Introduction to Azure Active Directory (AAD)

I’ve played about with this in the past and wanted to see if there’d been any developments to it.  It’s being pitched as IDAAS (Identify as a Service). If you have Office 365, you already have AAD. Some of the key things to take away from this session is that MS already have 3 MILLION tenants on AAD and handled 7 BILLION authentications this week alone. Looks like its a tried and trusted technology.

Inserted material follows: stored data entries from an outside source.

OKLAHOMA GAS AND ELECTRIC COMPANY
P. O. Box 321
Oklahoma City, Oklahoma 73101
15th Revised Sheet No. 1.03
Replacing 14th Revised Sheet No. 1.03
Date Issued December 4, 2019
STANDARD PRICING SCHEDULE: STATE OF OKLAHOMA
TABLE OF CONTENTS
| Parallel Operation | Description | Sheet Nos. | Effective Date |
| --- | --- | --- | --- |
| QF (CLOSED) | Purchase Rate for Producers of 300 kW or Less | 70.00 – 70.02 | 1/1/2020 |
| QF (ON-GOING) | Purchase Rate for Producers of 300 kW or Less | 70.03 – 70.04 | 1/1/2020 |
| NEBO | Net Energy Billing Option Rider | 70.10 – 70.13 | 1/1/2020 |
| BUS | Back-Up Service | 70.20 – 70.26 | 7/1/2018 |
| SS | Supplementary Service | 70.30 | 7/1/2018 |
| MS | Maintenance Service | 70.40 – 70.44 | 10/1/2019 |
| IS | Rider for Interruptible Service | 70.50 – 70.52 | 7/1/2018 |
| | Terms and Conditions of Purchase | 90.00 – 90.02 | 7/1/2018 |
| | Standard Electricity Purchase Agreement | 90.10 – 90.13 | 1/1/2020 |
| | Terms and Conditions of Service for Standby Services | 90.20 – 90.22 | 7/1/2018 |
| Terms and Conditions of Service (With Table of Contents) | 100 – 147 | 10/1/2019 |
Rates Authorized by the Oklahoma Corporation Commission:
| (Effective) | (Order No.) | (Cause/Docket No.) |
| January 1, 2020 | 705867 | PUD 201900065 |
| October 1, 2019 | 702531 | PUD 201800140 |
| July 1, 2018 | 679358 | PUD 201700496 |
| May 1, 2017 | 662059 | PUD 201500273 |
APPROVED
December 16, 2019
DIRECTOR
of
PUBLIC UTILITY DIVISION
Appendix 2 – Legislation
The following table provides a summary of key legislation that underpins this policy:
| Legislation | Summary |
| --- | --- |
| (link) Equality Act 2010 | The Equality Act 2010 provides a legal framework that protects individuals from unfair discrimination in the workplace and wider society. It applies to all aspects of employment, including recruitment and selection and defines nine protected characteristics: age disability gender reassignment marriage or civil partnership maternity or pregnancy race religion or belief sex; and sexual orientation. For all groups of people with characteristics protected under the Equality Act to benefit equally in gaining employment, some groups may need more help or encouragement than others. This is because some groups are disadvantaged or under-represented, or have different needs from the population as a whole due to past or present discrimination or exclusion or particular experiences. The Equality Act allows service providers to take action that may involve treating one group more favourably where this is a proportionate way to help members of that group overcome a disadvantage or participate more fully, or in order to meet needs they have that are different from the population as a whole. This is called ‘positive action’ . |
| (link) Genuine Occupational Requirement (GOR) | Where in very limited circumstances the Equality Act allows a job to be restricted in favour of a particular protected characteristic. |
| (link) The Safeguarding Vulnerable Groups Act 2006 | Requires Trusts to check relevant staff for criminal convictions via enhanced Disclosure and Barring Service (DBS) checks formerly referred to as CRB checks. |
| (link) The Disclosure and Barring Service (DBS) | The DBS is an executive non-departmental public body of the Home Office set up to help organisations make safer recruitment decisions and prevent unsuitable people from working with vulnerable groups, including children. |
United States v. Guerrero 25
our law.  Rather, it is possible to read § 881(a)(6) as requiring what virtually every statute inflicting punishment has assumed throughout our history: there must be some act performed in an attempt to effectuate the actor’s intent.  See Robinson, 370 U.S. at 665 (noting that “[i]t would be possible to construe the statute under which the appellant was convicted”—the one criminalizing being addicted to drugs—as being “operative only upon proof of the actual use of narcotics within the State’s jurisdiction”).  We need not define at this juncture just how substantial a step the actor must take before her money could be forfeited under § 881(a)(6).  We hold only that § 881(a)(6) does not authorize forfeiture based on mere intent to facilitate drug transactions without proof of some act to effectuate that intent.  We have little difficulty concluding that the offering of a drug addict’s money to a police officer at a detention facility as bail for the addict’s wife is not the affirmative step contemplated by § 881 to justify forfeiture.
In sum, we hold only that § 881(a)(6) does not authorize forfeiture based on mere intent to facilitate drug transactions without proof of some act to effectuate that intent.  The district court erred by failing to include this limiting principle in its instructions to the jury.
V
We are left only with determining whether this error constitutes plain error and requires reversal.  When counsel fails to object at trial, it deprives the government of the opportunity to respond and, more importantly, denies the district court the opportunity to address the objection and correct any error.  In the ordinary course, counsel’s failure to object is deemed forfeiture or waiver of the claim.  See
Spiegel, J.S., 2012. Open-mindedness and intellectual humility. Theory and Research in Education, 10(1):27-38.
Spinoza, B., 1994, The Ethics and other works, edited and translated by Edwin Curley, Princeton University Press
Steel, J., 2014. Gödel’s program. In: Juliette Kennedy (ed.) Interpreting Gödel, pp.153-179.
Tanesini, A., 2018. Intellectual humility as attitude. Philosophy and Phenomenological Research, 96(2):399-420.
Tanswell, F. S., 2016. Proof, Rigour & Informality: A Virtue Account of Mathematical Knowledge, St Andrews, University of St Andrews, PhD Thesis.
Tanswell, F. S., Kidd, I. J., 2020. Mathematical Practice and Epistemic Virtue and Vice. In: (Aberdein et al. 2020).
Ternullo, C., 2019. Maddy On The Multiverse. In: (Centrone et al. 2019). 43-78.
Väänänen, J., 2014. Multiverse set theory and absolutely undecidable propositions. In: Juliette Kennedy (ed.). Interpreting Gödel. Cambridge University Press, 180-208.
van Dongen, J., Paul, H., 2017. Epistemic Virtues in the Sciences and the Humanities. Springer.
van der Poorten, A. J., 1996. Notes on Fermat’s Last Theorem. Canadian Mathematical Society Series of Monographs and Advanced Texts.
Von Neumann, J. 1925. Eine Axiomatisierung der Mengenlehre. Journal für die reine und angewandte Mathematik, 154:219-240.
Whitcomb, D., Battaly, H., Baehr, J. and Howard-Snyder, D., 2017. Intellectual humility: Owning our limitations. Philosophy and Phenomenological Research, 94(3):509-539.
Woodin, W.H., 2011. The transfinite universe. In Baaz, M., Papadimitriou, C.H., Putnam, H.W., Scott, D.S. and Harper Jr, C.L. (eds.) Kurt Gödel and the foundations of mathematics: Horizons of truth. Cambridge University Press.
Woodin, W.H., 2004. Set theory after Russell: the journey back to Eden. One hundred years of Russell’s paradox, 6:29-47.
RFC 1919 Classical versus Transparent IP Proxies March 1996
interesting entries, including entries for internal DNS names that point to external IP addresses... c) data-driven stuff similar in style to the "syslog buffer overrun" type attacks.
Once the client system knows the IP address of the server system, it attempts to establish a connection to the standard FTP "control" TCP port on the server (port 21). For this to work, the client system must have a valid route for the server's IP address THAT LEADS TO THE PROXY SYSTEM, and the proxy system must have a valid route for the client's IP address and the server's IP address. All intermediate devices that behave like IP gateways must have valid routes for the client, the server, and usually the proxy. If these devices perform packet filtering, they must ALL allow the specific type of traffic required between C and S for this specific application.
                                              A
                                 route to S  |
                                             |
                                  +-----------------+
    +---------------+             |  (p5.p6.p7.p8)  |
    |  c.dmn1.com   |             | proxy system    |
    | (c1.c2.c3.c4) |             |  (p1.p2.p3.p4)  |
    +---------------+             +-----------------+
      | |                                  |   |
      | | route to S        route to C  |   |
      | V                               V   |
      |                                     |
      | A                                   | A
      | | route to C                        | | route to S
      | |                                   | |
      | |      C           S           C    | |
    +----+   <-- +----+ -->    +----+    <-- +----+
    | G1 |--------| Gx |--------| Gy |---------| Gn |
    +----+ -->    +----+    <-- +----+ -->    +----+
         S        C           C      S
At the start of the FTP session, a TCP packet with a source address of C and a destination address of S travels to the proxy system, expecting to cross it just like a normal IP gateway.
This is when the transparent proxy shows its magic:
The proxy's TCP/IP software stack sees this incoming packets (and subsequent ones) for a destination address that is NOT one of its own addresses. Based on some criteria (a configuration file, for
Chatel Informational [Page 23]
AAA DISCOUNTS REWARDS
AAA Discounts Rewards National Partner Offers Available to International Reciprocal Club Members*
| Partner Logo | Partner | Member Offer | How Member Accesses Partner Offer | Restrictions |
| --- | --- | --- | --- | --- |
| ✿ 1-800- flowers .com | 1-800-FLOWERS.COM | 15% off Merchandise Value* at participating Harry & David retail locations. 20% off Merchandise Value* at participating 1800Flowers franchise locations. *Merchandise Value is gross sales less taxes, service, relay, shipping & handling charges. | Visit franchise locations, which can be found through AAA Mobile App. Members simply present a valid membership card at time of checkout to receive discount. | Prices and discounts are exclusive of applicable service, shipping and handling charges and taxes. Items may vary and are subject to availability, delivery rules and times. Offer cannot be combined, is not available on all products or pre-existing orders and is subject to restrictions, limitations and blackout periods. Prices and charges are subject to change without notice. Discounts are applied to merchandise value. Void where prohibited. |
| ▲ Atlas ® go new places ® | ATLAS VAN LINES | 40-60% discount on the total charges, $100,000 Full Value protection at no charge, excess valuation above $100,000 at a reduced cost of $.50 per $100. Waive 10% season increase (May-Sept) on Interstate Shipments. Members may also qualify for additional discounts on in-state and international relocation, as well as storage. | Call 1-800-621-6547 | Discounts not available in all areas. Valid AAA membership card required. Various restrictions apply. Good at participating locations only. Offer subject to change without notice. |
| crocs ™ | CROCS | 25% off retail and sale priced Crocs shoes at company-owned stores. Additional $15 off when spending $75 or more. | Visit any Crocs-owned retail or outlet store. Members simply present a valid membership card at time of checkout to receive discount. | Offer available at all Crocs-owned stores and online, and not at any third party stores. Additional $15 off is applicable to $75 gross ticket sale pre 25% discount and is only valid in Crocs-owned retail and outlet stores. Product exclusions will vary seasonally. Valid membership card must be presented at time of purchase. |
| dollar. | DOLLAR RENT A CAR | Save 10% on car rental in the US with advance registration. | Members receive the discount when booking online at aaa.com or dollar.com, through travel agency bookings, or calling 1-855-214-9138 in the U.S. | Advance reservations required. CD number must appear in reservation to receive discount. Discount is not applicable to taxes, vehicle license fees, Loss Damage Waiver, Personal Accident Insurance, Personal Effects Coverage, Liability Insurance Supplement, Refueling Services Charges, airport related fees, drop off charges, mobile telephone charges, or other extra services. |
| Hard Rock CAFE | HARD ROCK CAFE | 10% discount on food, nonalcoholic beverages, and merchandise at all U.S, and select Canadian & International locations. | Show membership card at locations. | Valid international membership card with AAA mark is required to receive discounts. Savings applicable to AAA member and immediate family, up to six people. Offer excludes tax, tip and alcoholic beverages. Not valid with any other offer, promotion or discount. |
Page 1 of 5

What I found interesting is that MS recently acquired PhoneFactor and this has made it’s way into Azure Active Directory. No view as yet whether this is a free service or whether 2FA will have it’s own cost. I suspect the latter.

20130625_155649 
Advanced Debugging of ASP.NET Apps using VS2012

I finished off the day with this session on debugging. Interesting enough but I have to be honest and say I bailed when he started talking about breakpoints. That, and due to the fact that I hadn’t eaten anything due to feeling so grim the night before. On the mend now and gearing up for more TechEd tomorrow! One of the bonuses is that I just bought a MS Surface RT for £69; reduced from £459. Bonus for attendees!